### EXERCISE OBJECTIVE
Copy out the whole May 3, 2005 journal entry below word for word, without changing anything.

### EXCERPT PROVIDED
◆ ◆ ◆

Tuesday, May 03, 2005

Two days later and I think the anger is subsided. I still think I made the right decision though. I feel a lot less stressed out and much more focused on the things I'm doing now.

I didn't get a chance to really talk about it the other night, but practice went great on Sunday. We had a 15 minute jam session where the guys just started playing and then I came in, and it just worked. It was a good feeling. I got a lot of my frustration out and working in a positive way; first time I've screamed on some of those songs, but that's what it's gonna take I guess. Tonight is supposed to be a song writing night, but John just called and said he got hurt at work yesterday and may have a slipped disk. So we're gonna see how that goes. In the meantime, I'm gonna run by T-rex after work and get the new NIN album. I also saw on RAW last night that Cena's new album comes out next week, and you know I'm gonna be all over that too. I love rap waaaaaaaaay too much for a goth girl, lmao.

◆ ◆ ◆

### COLLECTED DATA
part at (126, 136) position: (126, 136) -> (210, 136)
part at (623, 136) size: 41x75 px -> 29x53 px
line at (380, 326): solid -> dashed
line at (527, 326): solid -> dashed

◆ ◆ ◆

### TASK RESPONSE
Tuesday, May 03, 2005

Two days later and I think the anger is subsided. I still think I made the right decision though. I feel a lot less stressed out and much more focused on the things I'm doing now.

I didn't get a chance to really talk about it the other night, but practice went great on Sunday. We had a 15 minute jam session where the guys just started playing and then I came in, and it just worked. It was a good feeling. I got a lot of my frustration out and working in a positive way; first time I've screamed on some of those songs, but that's what it's gonna take I guess. Tonight is supposed to be a song writing night, but John just called and said he got hurt at work yesterday and may have a slipped disk. So we're gonna see how that goes. In the meantime, I'm gonna run by T-rex after work and get the new NIN album. I also saw on RAW last night that Cena's new album comes out next week, and you know I'm gonna be all over that too. I love rap waaaaaaaaay too much for a goth girl, lmao.